# Questions on my LGDs



## fishin816 (Mar 4, 2011)

Our LGD male, Duke, is now seven months old. He is an excellent guardian dog already, barking at everything, and is very protective of the bucks. We are wanting to get him nutered. My question is, will this make him less aggressive towards predators? Will he become lazy, and not have anything to do with the bucks? By the way, he is a 50% Pyr, 25% Komondor, 25% Karakachan. My second ?, my Great Pyr, Diamond turned three this summer. We have never gotten her spayed, and we plan to, but would this matter because she is older and not young? 

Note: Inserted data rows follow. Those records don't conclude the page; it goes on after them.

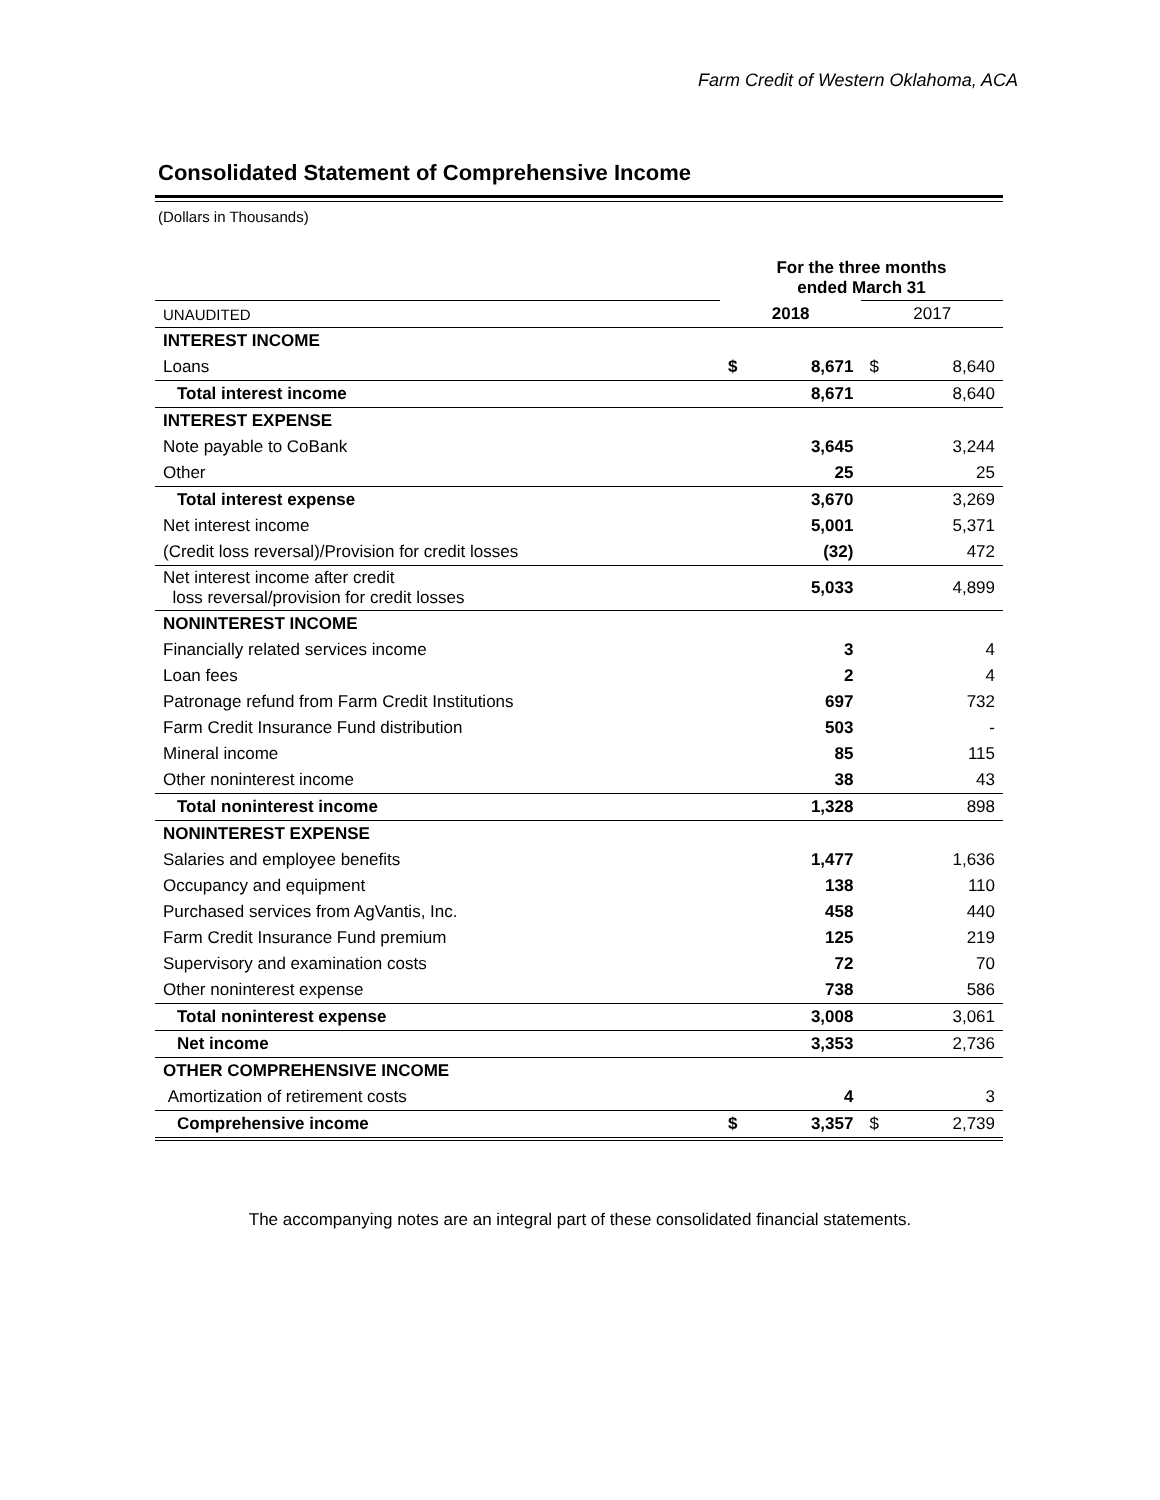Farm Credit of Western Oklahoma, ACA
Consolidated Statement of Comprehensive Income
(Dollars in Thousands)
| | For the three months ended March 31 | | | |
| UNAUDITED | 2018 | | 2017 | |
| INTEREST INCOME | | | | |
| Loans | $ | 8,671 | $ | 8,640 |
| Total interest income | | 8,671 | | 8,640 |
| INTEREST EXPENSE | | | | |
| Note payable to CoBank | | 3,645 | | 3,244 |
| Other | | 25 | | 25 |
| Total interest expense | | 3,670 | | 3,269 |
| Net interest income | | 5,001 | | 5,371 |
| (Credit loss reversal)/Provision for credit losses | | (32) | | 472 |
| Net interest income after credit loss reversal/provision for credit losses | | 5,033 | | 4,899 |
| NONINTEREST INCOME | | | | |
| Financially related services income | | 3 | | 4 |
| Loan fees | | 2 | | 4 |
| Patronage refund from Farm Credit Institutions | | 697 | | 732 |
| Farm Credit Insurance Fund distribution | | 503 | | - |
| Mineral income | | 85 | | 115 |
| Other noninterest income | | 38 | | 43 |
| Total noninterest income | | 1,328 | | 898 |
| NONINTEREST EXPENSE | | | | |
| Salaries and employee benefits | | 1,477 | | 1,636 |
| Occupancy and equipment | | 138 | | 110 |
| Purchased services from AgVantis, Inc. | | 458 | | 440 |
| Farm Credit Insurance Fund premium | | 125 | | 219 |
| Supervisory and examination costs | | 72 | | 70 |
| Other noninterest expense | | 738 | | 586 |
| Total noninterest expense | | 3,008 | | 3,061 |
| Net income | | 3,353 | | 2,736 |
| OTHER COMPREHENSIVE INCOME | | | | |
| Amortization of retirement costs | | 4 | | 3 |
| Comprehensive income | $ | 3,357 | $ | 2,739 |
The accompanying notes are an integral part of these consolidated financial statements.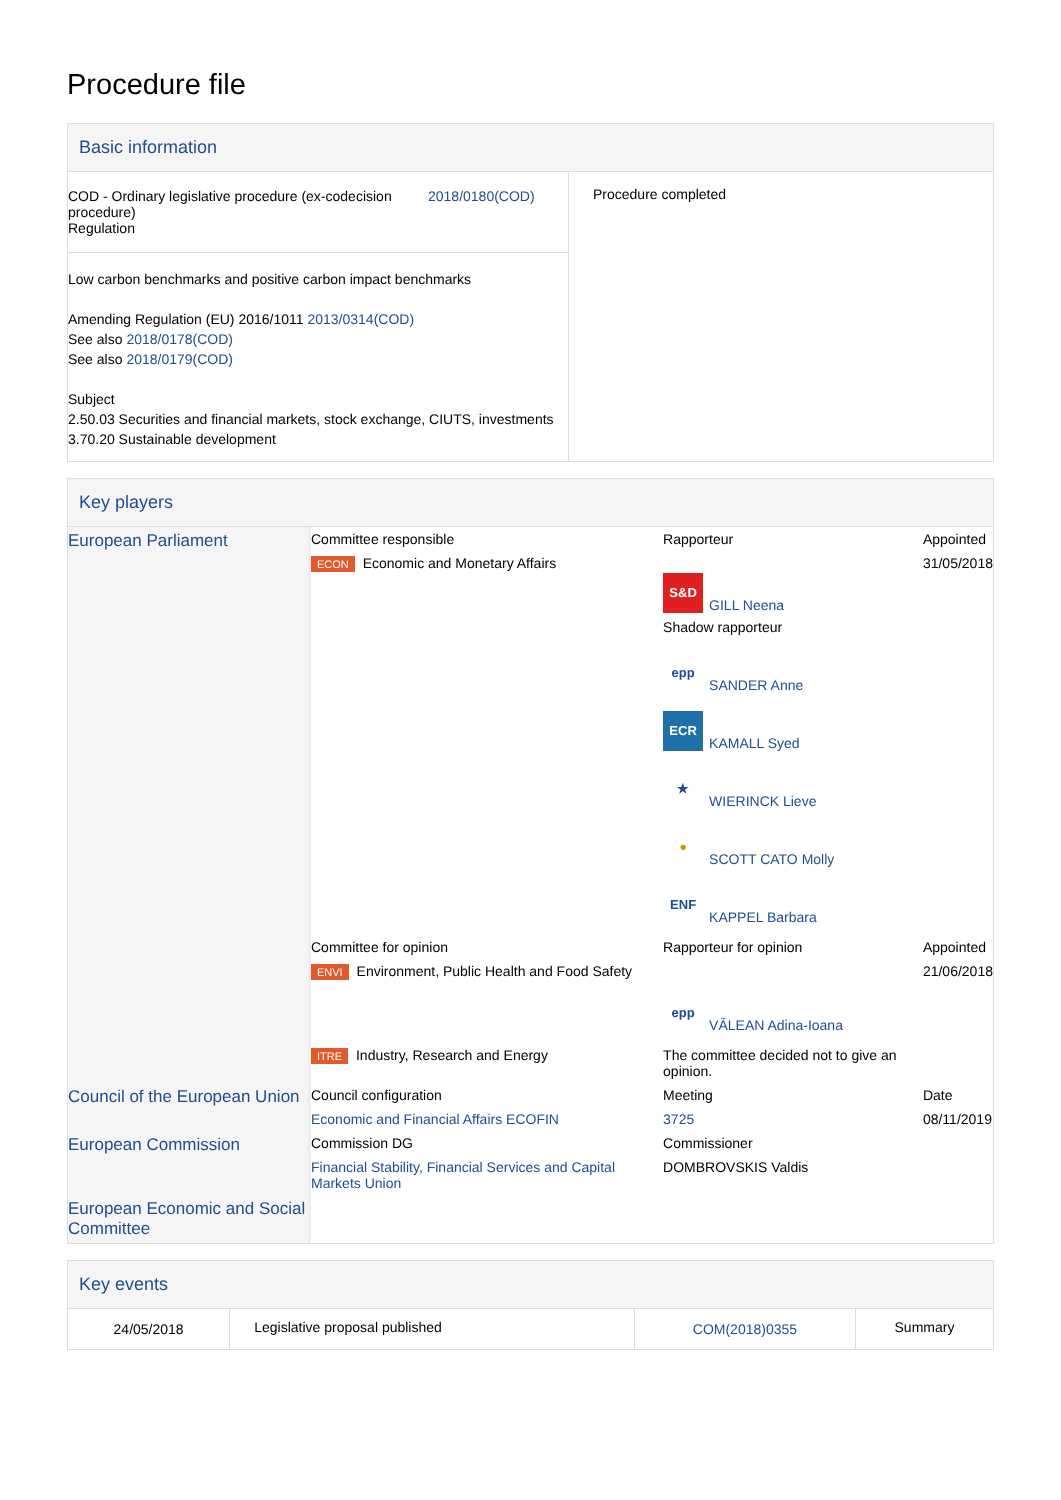Procedure file
Basic information
| COD - Ordinary legislative procedure (ex-codecision procedure) Regulation 2018/0180(COD) Low carbon benchmarks and positive carbon impact benchmarks Amending Regulation (EU) 2016/1011 2013/0314(COD) See also 2018/0178(COD) See also 2018/0179(COD) Subject 2.50.03 Securities and financial markets, stock exchange, CIUTS, investments 3.70.20 Sustainable development | Procedure completed |
Key players
| European Parliament | Committee responsible | Rapporteur | Appointed |
| | ECON Economic and Monetary Affairs | S&D GILL Neena Shadow rapporteur epp SANDER Anne ECR KAMALL Syed ★ WIERINCK Lieve ● SCOTT CATO Molly ENF KAPPEL Barbara | 31/05/2018 |
| | Committee for opinion | Rapporteur for opinion | Appointed |
| | ENVI Environment, Public Health and Food Safety | epp VĂLEAN Adina-Ioana | 21/06/2018 |
| | ITRE Industry, Research and Energy | The committee decided not to give an opinion. | |
| Council of the European Union | Council configuration | Meeting | Date |
| | Economic and Financial Affairs ECOFIN | 3725 | 08/11/2019 |
| European Commission | Commission DG | Commissioner | |
| | Financial Stability, Financial Services and Capital Markets Union | DOMBROVSKIS Valdis | |
| European Economic and Social Committee | | | |
Key events
| 24/05/2018 | Legislative proposal published | COM(2018)0355 | Summary |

Sent from my iPad using Goat Forum


----------



## nancy d (Oct 5, 2007)

Nuetering should not affect the ability or drive to do his job. Your female will be fine too.


----------



## lottsagoats1 (Apr 12, 2014)

Agree 100% with Nancy. I have a spayed female and an intact one. The spayed one is just as effective a LGD as the intact one. My friends only have neutered males and they sure do their job, with a vengence!

My intact will be going in to be spayed this spring. Finances have prevented it up to this point. She is 3 also, 4 when she goes in.


----------



## KeenaFarm (Aug 27, 2014)

He will still be great at his job after being fixed and he will be healthier for it in the long run as well. The sooner he is neutered the better and you will find that he will not develop as many bad habits as an intact male would have. Female dogs are a little trickier to fix later on because more complications can pop up. Yours is still young so she should be completely fine but I would still talk to your vet since every dog is different. Chances are she will be just fine but if you wait much longer there will be a higher chance of complications. Its always a healthier option to fix dogs that arent going to be bred and they will be much happier without the stress of going into heat. Also the mess of a female in heat is not to be missed lol!


----------



## toth boer goats (Jul 20, 2008)

I agree, all will be OK.


----------